One of my favorite movies is The Ten Commandments, with Charleton Heston. Being in Egypt and seeing the temples, I feel like I was right there, living it. As much as I like to think I was one of the beautiful women living in the temple and have my image carved on the wall, I was more likely the gal out there toting water.
After visiting the Karnak Temple, we were taken to a riverside restaurant to have some lunch. The river would be the Nile. I can’t believe I just said that! “Yes, we lunched along the Nile.” Never in my wildest dreams did I think I would ever see the Nile, the very river that Moses floated down when we was a baby. Of course, it’s not as pretty as when Moses was a baby, but still, it’s the Nile.
For the foodies, let me say - Egyptian food? Meh. It isn’t bad. It’s just nothing to write home about. But then, they’re not known for their culinary skills, are they? There is a lot of fish, lamb, eggplant, potatoes and rice. Really a lot of starch. The only vegetables I’ve seen in abundance have been carrots and zucchini. Nothing leafy and green.
Our lunchtime conversation was spent explaining to the Italian students that yes, there are cowboys in Texas, but they’re not like the ones in the movies. Well, yes, they wear boots and hats and yes, some carry guns, but it’s not like a Western. How do you explain hippies and cowboys co-existing in Austin? And while I’ve never met a Texas Ranger, I’m pretty sure they’re nothing like Chuck Norris. Apparently, Chuck Norris has a HUGE following in Italy. They had more questions about him than anything else about Texas.
The other Americans who were helping this conversation were reservists for the Army. One was on R & R from Iraq and the other flew in from Houston to join him.
After lunch, we boarded a water taxi to cross the Nile and explore the West Bank.
Honestly, I’ve sat here for the last ten minutes trying to figure out how to describe all that we saw. I just can’t. You’re just driving along, and on the side of the road are these two HUGE statues, just out of nowhere. And then another temple. And housing for the servants. All of these are closed off to the public, but you can still see them from the road. On a hillside is a village where the people live as simply as in ancient times. The people who live here are very keen at finding the ancient sites.
Tomorrow, I will finish up our tour through Luxor. I’ve tried to pare down my 18974362 pictures to a manageable few. I promise, I’m trying to spare you the “Dawn’s dreaded vacation slides”.
Remember those?

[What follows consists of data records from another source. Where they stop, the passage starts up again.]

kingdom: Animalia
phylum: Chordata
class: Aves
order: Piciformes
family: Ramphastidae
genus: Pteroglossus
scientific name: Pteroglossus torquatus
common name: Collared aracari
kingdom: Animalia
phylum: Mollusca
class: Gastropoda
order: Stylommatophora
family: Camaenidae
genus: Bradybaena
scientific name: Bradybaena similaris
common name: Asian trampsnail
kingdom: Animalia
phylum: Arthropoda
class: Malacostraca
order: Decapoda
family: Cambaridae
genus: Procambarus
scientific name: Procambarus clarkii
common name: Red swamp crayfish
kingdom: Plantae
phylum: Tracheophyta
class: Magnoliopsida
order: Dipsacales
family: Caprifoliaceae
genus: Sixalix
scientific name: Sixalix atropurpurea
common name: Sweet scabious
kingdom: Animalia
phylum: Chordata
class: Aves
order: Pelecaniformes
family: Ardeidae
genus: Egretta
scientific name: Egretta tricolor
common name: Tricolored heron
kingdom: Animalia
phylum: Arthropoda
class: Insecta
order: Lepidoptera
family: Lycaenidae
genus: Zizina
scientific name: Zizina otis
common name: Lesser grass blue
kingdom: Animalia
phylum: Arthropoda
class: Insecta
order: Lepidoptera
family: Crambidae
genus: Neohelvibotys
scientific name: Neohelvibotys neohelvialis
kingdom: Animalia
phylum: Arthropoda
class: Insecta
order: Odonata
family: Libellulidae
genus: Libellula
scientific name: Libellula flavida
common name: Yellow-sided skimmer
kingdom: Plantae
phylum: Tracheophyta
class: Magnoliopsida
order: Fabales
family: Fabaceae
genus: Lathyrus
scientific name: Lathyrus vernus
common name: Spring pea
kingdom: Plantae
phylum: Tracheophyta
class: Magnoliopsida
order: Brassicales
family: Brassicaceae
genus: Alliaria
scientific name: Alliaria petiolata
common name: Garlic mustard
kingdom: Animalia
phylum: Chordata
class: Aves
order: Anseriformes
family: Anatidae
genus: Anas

Slideshows of other people’s vacations? “This is a 1,000 year old redwood tree in California” click-swish-focus “Here we have a redwood tree that’s only 900 years old in Oregon, do you need me to go back so you can see the difference?” click-swish-(clunk as head falls on table) Yeah, I won’t to do that to you. Unless I already have. In which case it’s too late anyway, so have another cocktail, there’s only 87436 more slides to go.